Cependant, depuis les années 2000, un certain nombre de programmes expérimentaux ou pérennes ont vu le jour, donnant naissance aux GEM (Groupes d'Entraide Mutuelle), au programme Un Chez Soi d'Abord, médiateurs de santé/pairs etc. A Marseille, « terrain » privilégié de ce type d'expérimentations est né en 2017 le COFOR, suite à un appel à projets de la DGS. Atypique, antithèse d'une institution classique en psychiatrie, comptant 90% d'intervenants directement concernés par la santé mentale, le Cofor est pourtant né d'une possibilité offerte par le ministère de la santé de créer un espace interstitiel, « hors institutions », dans le but de lutter notamment contre les effets pervers de ce que les professionnels de la santé mentale nomment « l'institutionnalisation des patients ».

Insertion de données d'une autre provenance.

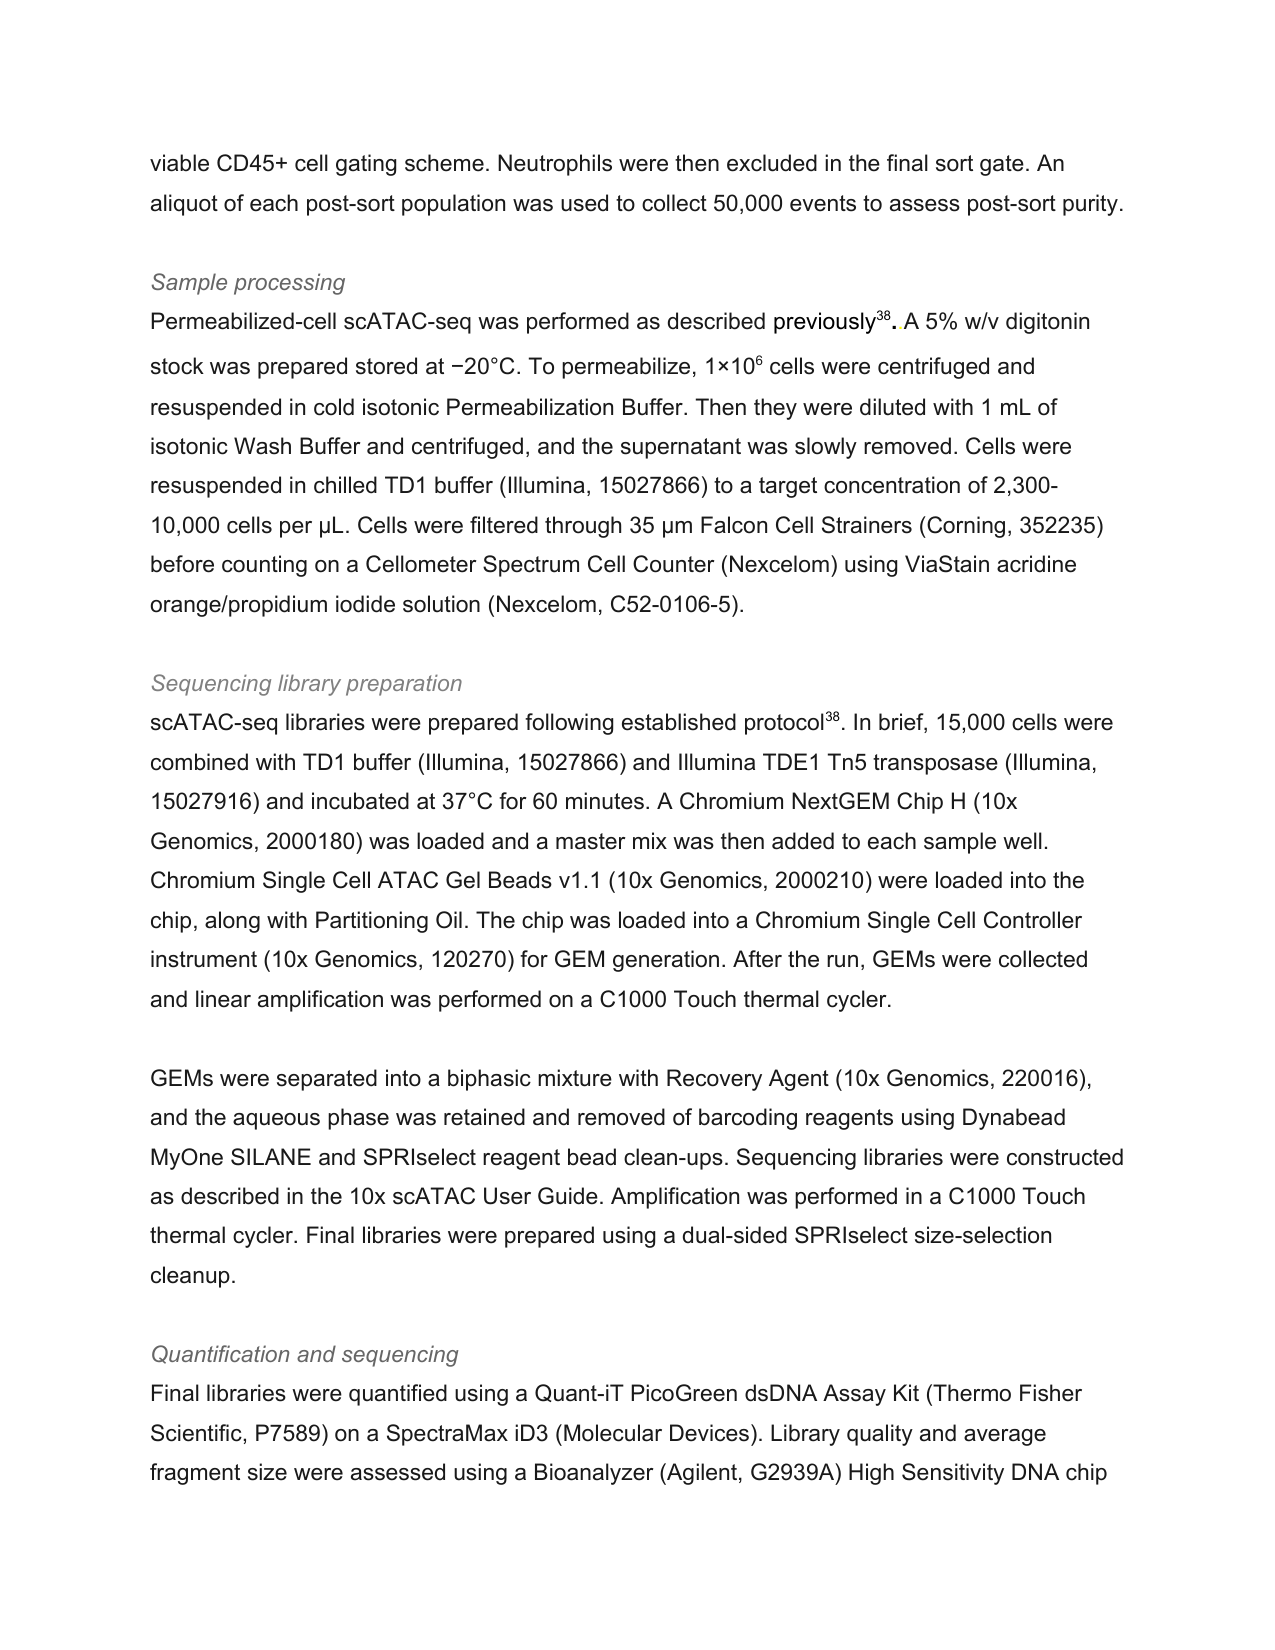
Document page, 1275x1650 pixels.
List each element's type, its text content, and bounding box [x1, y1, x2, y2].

Les premiers résultats après 4 ans d'existence montrent, à partir d'un matériau qualitatif recueilli par observation directe, entretiens et focus groupes avec des personnes inscrites dans ce projet et vivant avec des troubles psychiques « sévères » au-delà de certains effets « positifs » anticipés sur ses participants, que cet espace s'est « institutionnalisé » en se constituant comme une « institution capacitante », capable de redonner du pouvoir d'agir et respectant les individus et leurs singularités. Cette communication invitera à penser les conditions de naissance d'une telle institution et ce qu'elle révèle en creux du fonctionnement, et de l'emprise des institutions classiques sur le sujet.
Bibliographie indicative:
BIAREZ S, Quelle politique pour la santé mentale ? Rapport pour la MiRe, convention n°27/00, CRES, 2002.
COLDEFY M
(Dir.), La prise en charge de la santé mentale. Etudes et Statistiques, Paris, Ministère du travail, des relations sociales et de la solidarité, 2008.

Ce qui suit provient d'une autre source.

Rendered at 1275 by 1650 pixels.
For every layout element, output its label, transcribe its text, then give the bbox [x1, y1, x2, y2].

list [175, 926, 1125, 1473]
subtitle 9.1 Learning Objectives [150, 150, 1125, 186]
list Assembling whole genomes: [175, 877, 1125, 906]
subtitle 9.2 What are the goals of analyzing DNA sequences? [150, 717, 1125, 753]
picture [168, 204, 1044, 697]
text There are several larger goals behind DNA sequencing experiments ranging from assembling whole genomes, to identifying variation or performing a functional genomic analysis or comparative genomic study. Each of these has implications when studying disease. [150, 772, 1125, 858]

De l'asile à la ville : une géographie de la prise en charge de la maladie mentale en France. Thèse de doctorat de géographie, Université Paris 1 Panthéon-Sorbonne, Ecole doctorale de géographie, 2010 En ligne, Url :
http://www.irdes.fr/EspaceEnseignement/ThesesMemoires/TheseMagaliColdefyAsileVille.pdf (Accédé le 20/11/21)
EYRAUD B, « Quelle autonomie pour les incapables majeurs ? Déshospitalisation psychiatrique et mise sous tutelle » Politix vol. 19, n°73 : 109-135, 2006.

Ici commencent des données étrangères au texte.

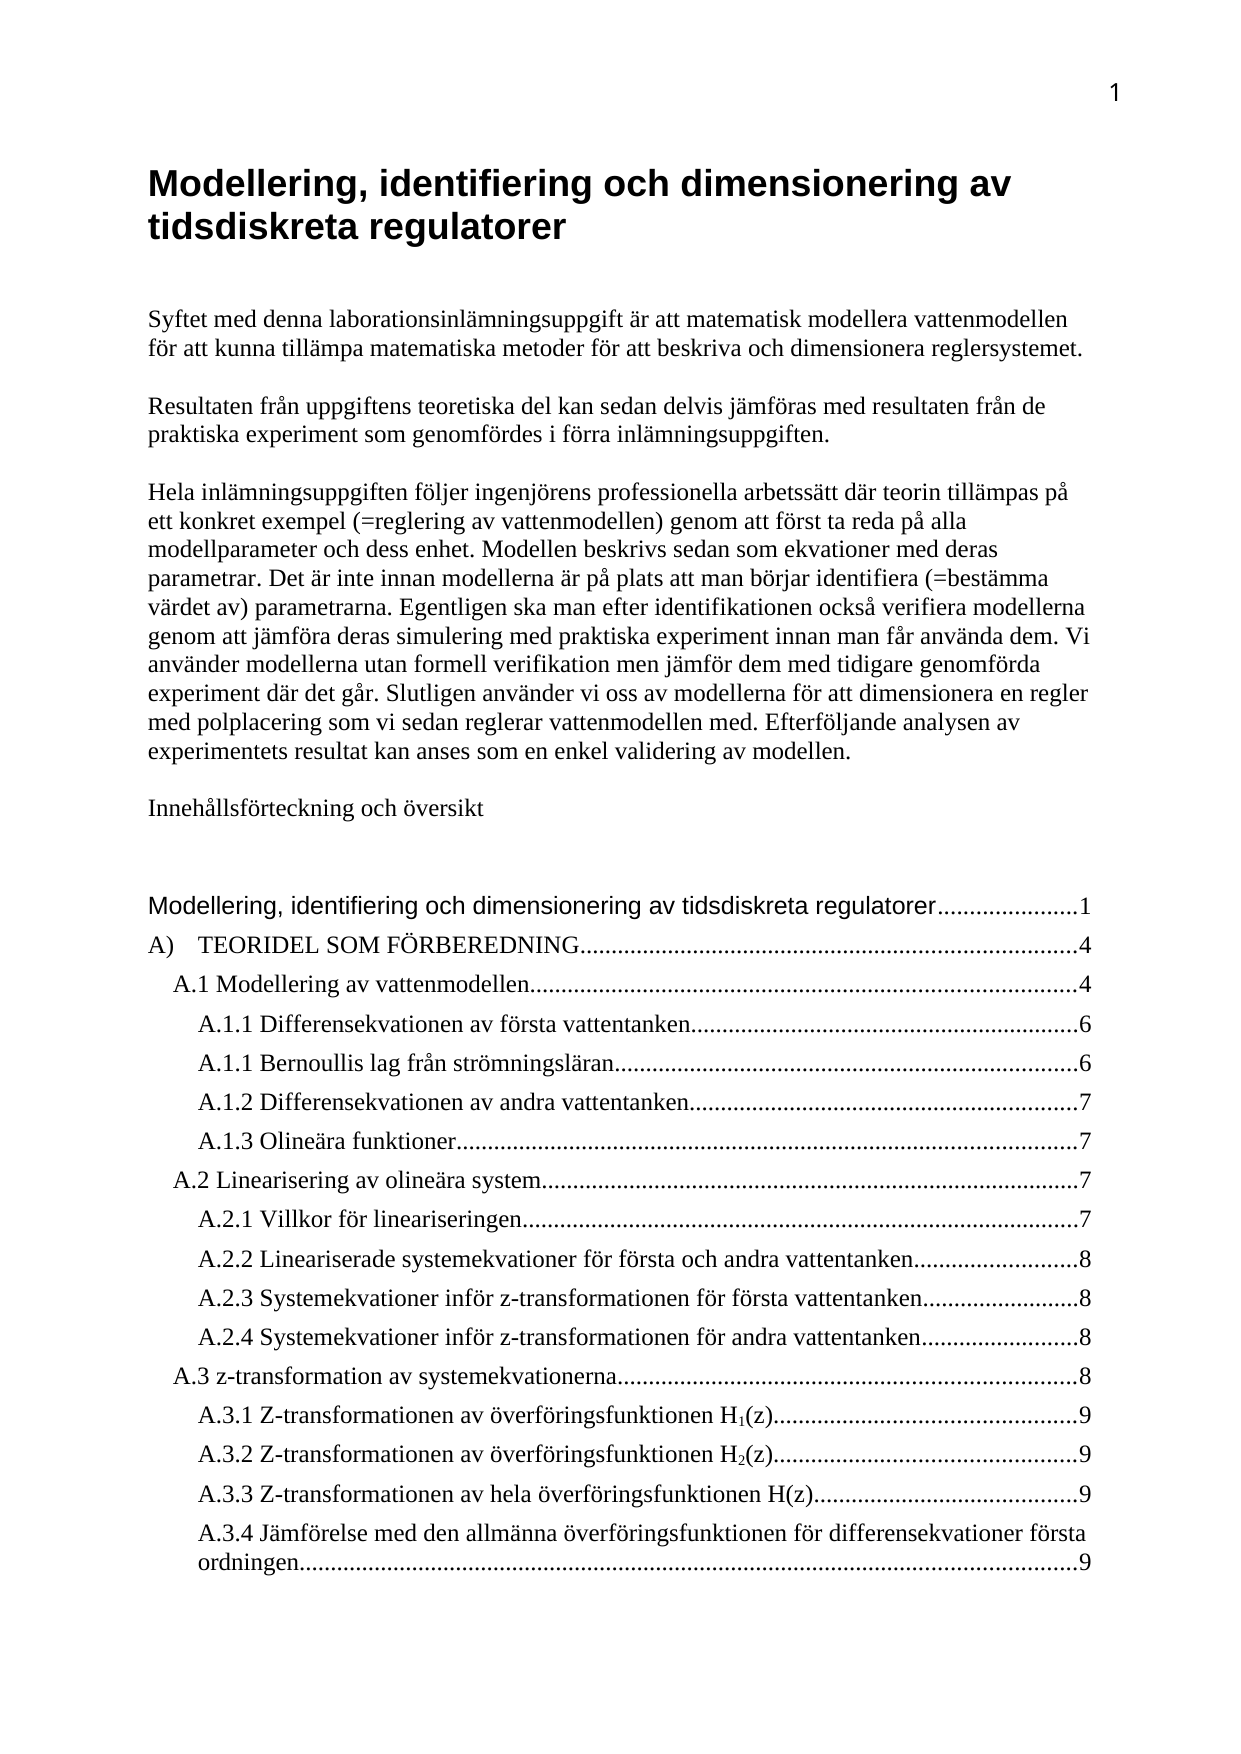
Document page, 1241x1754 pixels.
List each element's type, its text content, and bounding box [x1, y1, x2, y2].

text Hela inlämningsuppgiften följer ingenjörens professionella arbetssätt där teorin tillämpas på ett konkret exempel (=reglering av vattenmodellen) genom att först ta reda på alla modellparameter och dess enhet. Modellen beskrivs sedan som ekvationer med deras parametrar. Det är inte innan modellerna är på plats att man börjar identifiera (=bestämma värdet av) parametrarna. Egentligen ska man efter identifikationen också verifiera modellerna genom att jämföra deras simulering med praktiska experiment innan man får använda dem. Vi använder modellerna utan formell verifikation men jämför dem med tidigare genomförda experiment där det går. Slutligen använder vi oss av modellerna för att dimensionera en regler med polplacering som vi sedan reglerar vattenmodellen med. Efterföljande analysen av experimentets resultat kan anses som en enkel validering av modellen. [148, 477, 1092, 764]
text Syftet med denna laborationsinlämningsuppgift är att matematisk modellera vattenmodellen för att kunna tillämpa matematiska metoder för att beskriva och dimensionera reglersystemet. [148, 304, 1092, 362]
text Innehållsförteckning och översikt [148, 793, 1092, 822]
subtitle Modellering, identifiering och dimensionering av tidsdiskreta regulatorer [148, 161, 1092, 247]
text Resultaten från uppgiftens teoretiska del kan sedan delvis jämföras med resultaten från de praktiska experiment som genomfördes i förra inlämningsuppgiften. [148, 391, 1092, 448]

GOFFMAN E, Asiles, Études sur la condition sociale des malades mentaux, Paris, Minuit, 1968 (1ère éd. 1961)
KLEIN A, GUILLEMAIN H, THIFAULT M-C (Dir.), La fin de l'asile ? Histoire de la déshospitalisation psychiatrique dans l'espace francophone au XXe siècle, Presses universitaires de Rennes, 2018.
PIEL E et ROELANDT J-L, De la psychiatrie vers la santé mentale. Rapport de mission.